I need to scan for a 16 bit word in a bit stream. It is not guaranteed to be aligned on byte or word boundaries.
What is the fastest way of achieving this? There are various brute force methods; using tables and/or shifts but are there any "bit twiddling shortcuts" that can cut down the number of calculations by giving yes/no/maybe contains the flag results for each byte or word as it arrives?
C code, intrinsics, x86 machine code would all be interesting.
Using simple brute force is sometimes good.
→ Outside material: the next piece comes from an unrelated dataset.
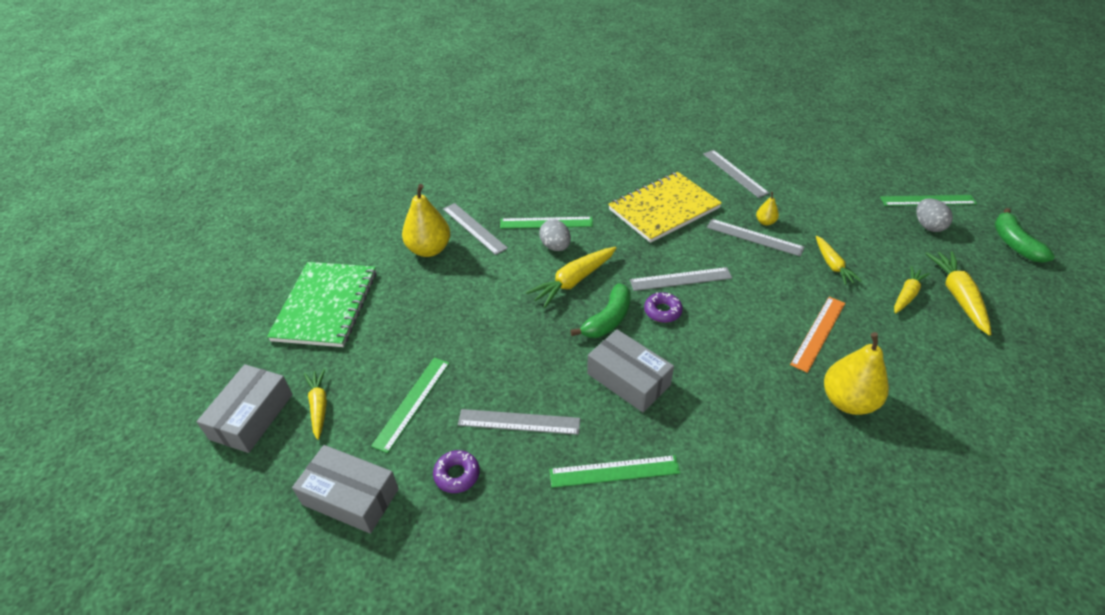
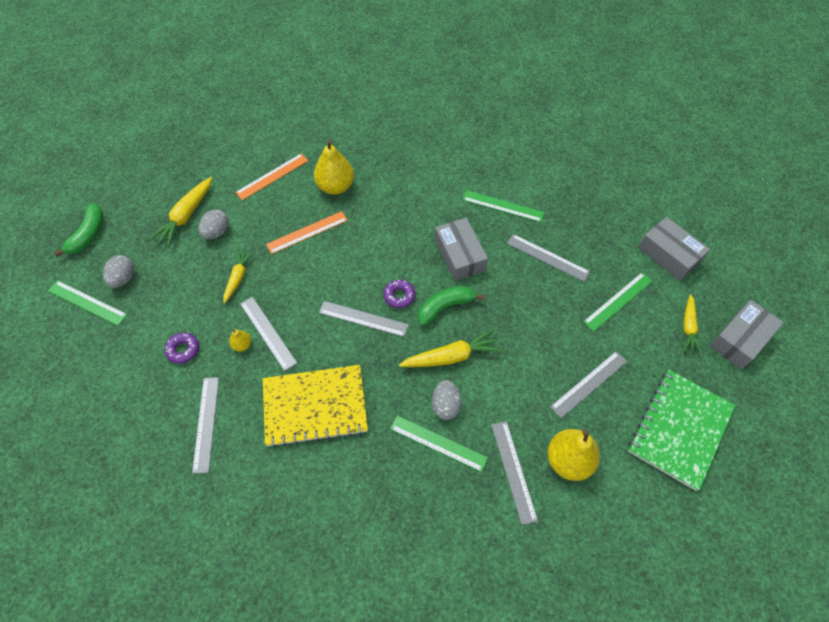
camera: 155 degrees left, 15 degrees up
purple donut [433,450,480,493] -> purple donut moved to [165,332,199,364]
yellow carrot [894,266,930,314] -> grey egg [199,209,229,239]
none -> orange ruler [235,153,308,200]
none -> grey ruler [550,351,627,418]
I think precalc all shifted values of the word and put them in 16 ints
so you got an array like this (assuming int
is twice as wide as short
)
unsigned short pattern = 1234;
unsigned int preShifts[16];
unsigned int masks[16];
int i;
for(i=0; i<16; i++)
{
preShifts[i] = (unsigned int)(pattern<<i); //gets promoted to int
masks[i] = (unsigned int) (0xffff<<i);
}
and then for every unsigned short you get out of the stream, make an int of that short and the previous short and compare that unsigned int to the 16 unsigned int's. If any of them match, you got one.
So basically like this:
int numMatch(unsigned short curWord, unsigned short prevWord)
{
int numHits = 0;
int combinedWords = (prevWord<<16) + curWord;
int i=0;
for(i=0; i<16; i++)
{
if((combinedWords & masks[i]) == preShifsts[i]) numHits++;
}
return numHits;
}
Do note that this could potentially mean multiple hits when the patterns is detected more than once on the same bits:
e.g. 32 bits of 0's and the pattern you want to detect is 16 0's, then it would mean the pattern is detected 16 times!
The time cost of this, assuming it compiles approximately as written, is 16 checks per input word. Per input bit, this does one &
and ==
, and branch or other conditional increment. And also a table lookup for the mask for every bit.
The table lookup is unnecessary; by instead right-shifting combined
we get significantly more efficient asm, as shown in another answer which also shows how to vectorize this with SIMD on x86.